Desferrioxamine-chelatable iron, a component of serum non-transferrin-bound iron, used for assessing chelation therapy

William Breuer, Marieke J. J. Ermers, Pensri Pootrakul, Ayala Abramov, Chaim Hershko, and Z. Ioav Cabantchik

From the Department of Biological Chemistry, Institute of Life Sciences, Hebrew University of Jerusalem, Israel; Utrecht University Medical School, The Netherlands; Thalassemia Research Center, Institute of Science and Technology for Research and Development, Mahidol University, Salaya Campus, Nakornpathom, Thailand; and Department of Pediatrics and Department of Internal Medicine, Shaare Zedek Medical Center, Jerusalem, Israel.

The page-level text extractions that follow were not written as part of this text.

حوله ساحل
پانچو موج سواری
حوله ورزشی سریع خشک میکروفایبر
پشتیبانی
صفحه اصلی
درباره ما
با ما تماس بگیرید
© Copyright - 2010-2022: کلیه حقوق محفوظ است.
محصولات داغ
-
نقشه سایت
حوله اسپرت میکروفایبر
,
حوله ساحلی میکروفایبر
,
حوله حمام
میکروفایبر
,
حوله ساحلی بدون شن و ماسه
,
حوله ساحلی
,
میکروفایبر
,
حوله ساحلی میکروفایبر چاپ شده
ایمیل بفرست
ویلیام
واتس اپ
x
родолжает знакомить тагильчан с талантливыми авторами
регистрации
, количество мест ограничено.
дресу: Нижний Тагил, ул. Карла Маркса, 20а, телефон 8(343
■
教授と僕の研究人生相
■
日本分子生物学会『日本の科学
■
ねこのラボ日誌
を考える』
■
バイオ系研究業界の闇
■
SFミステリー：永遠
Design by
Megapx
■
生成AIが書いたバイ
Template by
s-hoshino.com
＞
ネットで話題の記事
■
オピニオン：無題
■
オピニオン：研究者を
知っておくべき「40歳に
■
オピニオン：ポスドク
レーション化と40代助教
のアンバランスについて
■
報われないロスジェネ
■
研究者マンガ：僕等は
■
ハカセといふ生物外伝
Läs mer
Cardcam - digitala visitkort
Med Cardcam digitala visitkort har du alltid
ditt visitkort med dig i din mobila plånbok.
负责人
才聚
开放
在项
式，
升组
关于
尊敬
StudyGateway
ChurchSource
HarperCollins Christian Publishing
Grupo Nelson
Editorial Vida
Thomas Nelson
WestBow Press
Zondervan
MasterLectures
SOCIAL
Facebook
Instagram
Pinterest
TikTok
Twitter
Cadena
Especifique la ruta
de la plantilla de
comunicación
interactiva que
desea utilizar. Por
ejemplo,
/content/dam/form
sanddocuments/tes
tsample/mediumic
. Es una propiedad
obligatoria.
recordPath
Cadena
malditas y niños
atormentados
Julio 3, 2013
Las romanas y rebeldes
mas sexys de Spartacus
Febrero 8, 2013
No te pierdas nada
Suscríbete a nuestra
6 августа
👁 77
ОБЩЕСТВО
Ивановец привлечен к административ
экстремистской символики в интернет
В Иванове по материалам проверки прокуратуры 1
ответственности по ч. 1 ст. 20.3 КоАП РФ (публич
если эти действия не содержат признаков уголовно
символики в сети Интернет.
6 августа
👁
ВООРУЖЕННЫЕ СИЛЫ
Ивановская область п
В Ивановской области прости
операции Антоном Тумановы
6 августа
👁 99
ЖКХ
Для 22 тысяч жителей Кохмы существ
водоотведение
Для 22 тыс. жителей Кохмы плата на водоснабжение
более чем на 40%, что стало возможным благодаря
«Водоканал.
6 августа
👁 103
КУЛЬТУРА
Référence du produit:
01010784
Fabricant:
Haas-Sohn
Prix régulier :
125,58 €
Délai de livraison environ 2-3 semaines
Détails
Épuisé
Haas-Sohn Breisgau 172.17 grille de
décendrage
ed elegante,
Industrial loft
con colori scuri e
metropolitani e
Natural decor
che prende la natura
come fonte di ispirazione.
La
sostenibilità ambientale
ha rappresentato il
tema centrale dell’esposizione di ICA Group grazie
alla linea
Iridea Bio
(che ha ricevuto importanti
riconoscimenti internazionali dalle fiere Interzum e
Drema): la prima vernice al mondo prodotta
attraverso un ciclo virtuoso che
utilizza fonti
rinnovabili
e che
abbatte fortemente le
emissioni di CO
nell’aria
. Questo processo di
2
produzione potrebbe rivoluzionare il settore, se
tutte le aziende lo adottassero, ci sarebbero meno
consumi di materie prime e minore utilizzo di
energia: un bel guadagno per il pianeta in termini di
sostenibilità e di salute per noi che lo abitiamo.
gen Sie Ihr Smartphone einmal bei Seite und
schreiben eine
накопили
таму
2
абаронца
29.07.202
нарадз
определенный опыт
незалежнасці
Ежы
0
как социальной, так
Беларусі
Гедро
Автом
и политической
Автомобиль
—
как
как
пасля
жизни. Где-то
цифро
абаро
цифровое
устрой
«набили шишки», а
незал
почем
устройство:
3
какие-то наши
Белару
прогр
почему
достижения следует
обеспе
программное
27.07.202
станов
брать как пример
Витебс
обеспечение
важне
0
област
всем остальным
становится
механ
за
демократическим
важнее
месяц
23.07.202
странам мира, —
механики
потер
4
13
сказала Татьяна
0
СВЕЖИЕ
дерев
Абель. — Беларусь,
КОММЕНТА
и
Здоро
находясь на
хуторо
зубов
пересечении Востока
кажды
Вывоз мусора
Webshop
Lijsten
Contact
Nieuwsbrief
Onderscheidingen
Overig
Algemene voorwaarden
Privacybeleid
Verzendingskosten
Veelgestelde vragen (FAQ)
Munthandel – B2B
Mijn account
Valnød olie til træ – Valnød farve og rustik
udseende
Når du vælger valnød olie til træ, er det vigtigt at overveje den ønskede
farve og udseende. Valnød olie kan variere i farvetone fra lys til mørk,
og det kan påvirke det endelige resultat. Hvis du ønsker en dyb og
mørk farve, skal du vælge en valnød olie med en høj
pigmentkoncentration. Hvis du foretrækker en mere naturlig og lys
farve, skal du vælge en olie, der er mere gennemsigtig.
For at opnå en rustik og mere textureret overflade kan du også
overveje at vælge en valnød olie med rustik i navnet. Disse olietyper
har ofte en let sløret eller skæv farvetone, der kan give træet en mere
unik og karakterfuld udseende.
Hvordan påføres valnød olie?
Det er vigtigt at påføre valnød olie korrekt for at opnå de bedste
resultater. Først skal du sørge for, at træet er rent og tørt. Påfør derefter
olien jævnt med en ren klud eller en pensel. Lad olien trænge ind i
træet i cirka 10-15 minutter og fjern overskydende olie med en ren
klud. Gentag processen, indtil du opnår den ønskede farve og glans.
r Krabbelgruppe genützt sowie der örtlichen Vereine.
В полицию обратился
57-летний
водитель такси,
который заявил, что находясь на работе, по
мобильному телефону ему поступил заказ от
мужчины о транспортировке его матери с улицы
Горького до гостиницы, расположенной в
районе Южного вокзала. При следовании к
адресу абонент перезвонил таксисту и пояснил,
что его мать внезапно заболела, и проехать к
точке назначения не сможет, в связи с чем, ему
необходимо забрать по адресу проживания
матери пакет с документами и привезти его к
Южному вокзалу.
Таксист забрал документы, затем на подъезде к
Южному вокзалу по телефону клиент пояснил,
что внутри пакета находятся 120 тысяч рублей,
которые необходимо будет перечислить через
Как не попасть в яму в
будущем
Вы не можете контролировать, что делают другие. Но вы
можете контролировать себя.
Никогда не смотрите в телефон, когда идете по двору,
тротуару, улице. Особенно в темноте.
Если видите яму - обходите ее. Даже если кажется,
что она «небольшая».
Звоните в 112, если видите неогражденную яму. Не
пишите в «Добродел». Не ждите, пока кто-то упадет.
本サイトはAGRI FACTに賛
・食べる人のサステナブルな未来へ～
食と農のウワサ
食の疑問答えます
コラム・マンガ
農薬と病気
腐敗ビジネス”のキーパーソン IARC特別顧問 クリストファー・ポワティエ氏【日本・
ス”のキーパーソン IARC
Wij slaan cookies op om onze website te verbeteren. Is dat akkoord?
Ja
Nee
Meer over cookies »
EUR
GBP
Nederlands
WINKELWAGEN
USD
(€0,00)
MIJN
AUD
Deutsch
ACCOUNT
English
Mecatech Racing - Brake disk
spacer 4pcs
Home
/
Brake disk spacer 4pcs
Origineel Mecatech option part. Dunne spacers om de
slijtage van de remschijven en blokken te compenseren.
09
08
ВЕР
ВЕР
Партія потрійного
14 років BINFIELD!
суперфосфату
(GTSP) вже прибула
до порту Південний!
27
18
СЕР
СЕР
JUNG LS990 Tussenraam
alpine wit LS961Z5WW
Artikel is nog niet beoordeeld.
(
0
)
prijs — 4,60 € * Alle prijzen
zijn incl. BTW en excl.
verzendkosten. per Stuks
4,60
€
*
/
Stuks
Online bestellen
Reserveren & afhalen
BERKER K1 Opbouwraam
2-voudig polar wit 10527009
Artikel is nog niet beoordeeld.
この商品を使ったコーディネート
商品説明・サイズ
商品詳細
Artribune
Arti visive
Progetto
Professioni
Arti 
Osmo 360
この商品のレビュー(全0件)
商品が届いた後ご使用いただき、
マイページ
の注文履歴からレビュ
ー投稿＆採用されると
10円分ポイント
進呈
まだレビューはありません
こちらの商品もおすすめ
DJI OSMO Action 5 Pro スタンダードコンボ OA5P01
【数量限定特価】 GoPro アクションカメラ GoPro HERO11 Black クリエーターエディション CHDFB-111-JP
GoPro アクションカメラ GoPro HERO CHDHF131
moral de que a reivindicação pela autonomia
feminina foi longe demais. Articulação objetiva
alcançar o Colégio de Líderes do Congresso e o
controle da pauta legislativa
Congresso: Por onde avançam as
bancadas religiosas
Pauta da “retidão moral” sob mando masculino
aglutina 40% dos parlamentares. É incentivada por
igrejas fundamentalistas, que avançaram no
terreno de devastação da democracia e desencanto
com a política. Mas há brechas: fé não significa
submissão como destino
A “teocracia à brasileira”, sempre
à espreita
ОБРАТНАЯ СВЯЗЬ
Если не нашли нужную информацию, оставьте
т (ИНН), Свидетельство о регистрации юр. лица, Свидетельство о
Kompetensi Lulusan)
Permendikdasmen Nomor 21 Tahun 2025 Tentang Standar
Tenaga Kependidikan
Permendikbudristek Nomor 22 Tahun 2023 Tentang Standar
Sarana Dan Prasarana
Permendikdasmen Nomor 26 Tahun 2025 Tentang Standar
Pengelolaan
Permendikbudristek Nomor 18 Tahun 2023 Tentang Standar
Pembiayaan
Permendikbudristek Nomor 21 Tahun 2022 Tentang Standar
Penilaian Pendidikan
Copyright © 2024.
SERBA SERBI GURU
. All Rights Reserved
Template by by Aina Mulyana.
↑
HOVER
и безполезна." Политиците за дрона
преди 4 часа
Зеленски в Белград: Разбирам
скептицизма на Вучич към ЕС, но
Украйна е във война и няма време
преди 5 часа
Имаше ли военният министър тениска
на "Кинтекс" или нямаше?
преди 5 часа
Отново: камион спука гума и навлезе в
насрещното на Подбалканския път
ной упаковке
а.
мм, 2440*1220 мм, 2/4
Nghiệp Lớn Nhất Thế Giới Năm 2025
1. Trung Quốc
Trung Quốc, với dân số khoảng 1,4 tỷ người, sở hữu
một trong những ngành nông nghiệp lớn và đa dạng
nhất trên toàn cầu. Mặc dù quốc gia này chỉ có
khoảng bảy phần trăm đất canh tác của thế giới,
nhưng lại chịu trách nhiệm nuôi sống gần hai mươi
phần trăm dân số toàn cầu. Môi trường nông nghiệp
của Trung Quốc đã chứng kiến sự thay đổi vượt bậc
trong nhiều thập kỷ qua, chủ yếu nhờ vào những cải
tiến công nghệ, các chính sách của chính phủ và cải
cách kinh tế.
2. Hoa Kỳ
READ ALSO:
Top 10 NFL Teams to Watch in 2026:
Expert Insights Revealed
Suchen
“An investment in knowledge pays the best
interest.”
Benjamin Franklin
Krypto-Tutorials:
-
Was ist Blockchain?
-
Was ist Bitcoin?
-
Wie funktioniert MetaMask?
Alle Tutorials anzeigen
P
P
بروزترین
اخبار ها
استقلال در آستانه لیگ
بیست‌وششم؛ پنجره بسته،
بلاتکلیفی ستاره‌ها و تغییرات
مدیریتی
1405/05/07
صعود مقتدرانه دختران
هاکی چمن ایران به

This study introduces a method for monitoring a component of serum non-transferrin-bound iron (NTBI), termed "desferrioxamine-chelatable iron" (DCI). It is measured with the probe fluorescein-desferrioxamine (Fl-DFO), whose fluorescence is stoichiometrically quenched by iron. DCI was found in the serum of most patients with thalassemia major (21 of 27 tested, range 1.5-8.6 µM), but only in a minority of patients with hereditary hemochromatosis (8 of 95 samples from 39 patients, range 0.4- 1.1 µM) and in none of 48 controls. The method was applied to monitoring the appearance of iron in the serum of patients under chelation therapy. Short-term (2 hours) follow-up of patients immediately after oral administration of deferriprone (L1) showed substantial mobilization of DCI into the serum (up to10 µM within 30-60 minutes). The transfer of DCI from L1 to Fl-DFO was observed in vitro with preformed L1-iron complexes, and occurred even at L1/iron ratios exceeding 3:1. Simultaneous administration of oral L1 and intravenous DFO to patients abrogated the L1-mediated rise in DCI, consistent with the shuttling of iron from L1 to DFO in vivo. A similar iron transfer from L1 to apo-transferrin was observed in vitro, lending experimental support to the notion that L1 can shuttle iron in vivo to other high-affinity ligands. These results provide a rationale for using chelator combinations, with the highly permeant L1 acting as an intracellular chelator-shuttle and the less permeant DFO serving as an extracellular iron sink. Potential applications of the DCI assay may be for studying chelator action and as an index of patient chelation status.

© 2001 by The American Society of Hematology.